■ What to do ■
Report each line of the records below that uses the word "back".

Stored data entries
* * * * * * * * *
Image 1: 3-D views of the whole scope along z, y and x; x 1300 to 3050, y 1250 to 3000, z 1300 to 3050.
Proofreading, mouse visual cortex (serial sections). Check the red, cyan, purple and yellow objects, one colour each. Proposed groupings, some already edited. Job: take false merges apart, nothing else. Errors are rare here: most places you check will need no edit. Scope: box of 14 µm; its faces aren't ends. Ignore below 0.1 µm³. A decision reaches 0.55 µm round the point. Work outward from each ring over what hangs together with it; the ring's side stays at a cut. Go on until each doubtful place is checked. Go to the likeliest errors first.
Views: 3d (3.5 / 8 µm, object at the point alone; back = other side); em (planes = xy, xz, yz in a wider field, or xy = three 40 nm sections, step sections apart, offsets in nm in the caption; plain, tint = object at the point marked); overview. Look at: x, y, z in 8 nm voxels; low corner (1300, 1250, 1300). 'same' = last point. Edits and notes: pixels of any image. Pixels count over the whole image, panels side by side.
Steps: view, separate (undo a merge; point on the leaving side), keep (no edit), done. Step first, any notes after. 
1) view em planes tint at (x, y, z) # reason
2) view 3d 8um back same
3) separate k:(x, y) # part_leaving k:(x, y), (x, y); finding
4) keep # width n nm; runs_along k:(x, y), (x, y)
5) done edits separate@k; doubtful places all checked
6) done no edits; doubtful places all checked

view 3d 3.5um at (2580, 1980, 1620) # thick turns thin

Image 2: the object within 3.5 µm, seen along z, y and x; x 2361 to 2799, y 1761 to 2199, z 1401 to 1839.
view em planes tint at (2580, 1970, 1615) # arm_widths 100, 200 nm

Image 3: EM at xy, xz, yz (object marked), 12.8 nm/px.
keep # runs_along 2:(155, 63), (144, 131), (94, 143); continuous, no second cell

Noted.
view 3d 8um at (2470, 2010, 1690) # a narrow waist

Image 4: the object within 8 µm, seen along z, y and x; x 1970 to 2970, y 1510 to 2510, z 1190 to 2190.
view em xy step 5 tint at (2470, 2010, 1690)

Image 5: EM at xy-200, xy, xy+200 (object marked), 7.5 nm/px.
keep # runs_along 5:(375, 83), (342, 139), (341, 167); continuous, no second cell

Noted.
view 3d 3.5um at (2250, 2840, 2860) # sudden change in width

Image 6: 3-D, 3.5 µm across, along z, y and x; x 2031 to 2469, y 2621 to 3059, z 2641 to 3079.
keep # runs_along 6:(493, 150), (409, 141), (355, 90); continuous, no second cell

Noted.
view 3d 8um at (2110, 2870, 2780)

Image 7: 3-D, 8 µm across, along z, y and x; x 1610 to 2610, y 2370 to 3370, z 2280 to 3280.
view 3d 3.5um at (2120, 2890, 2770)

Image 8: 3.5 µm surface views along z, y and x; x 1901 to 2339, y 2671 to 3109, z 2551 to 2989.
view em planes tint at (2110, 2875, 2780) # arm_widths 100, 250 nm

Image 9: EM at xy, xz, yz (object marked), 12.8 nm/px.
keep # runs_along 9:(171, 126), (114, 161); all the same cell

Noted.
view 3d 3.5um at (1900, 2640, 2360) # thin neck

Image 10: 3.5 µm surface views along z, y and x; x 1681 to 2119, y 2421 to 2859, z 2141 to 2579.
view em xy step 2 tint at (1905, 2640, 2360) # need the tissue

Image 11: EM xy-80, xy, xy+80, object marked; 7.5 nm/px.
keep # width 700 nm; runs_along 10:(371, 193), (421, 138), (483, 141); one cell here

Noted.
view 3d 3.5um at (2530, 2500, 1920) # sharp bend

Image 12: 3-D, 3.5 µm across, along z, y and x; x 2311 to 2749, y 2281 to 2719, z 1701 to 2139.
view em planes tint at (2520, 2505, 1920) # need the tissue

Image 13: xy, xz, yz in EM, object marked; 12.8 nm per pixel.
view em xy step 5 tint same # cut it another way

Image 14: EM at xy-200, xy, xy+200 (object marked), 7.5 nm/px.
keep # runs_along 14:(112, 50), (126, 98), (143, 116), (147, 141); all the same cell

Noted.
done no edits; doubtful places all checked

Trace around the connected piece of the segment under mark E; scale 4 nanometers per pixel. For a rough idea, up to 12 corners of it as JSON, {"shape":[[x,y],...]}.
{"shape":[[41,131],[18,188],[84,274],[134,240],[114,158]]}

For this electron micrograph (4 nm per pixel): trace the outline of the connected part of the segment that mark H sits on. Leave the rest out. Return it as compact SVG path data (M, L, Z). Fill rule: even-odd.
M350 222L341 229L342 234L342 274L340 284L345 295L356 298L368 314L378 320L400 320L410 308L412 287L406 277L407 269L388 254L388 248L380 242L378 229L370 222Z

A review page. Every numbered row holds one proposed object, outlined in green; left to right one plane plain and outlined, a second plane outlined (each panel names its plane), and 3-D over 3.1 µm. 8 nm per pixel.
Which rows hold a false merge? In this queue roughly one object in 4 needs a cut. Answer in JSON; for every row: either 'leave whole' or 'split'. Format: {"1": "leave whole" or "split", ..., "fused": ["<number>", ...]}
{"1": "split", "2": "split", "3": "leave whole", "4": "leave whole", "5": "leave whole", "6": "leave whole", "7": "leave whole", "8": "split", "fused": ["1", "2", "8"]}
* * * * * * * * *
■ Solution to this problem ■
Views: 3d (3.5 / 8 µm, object at the point alone; back = other side); em (planes = xy, xz, yz in a wider field, or xy = three 40 nm sections, step sections apart, offsets in nm in the caption; plain, tint = object at the point marked); overview. Look at: x, y, z in 8 nm voxels; low corner (1300, 1250, 1300). 'same' = last point. Edits and notes: pixels of any image. Pixels count over the whole image, panels side by side.
2) view 3d 8um back same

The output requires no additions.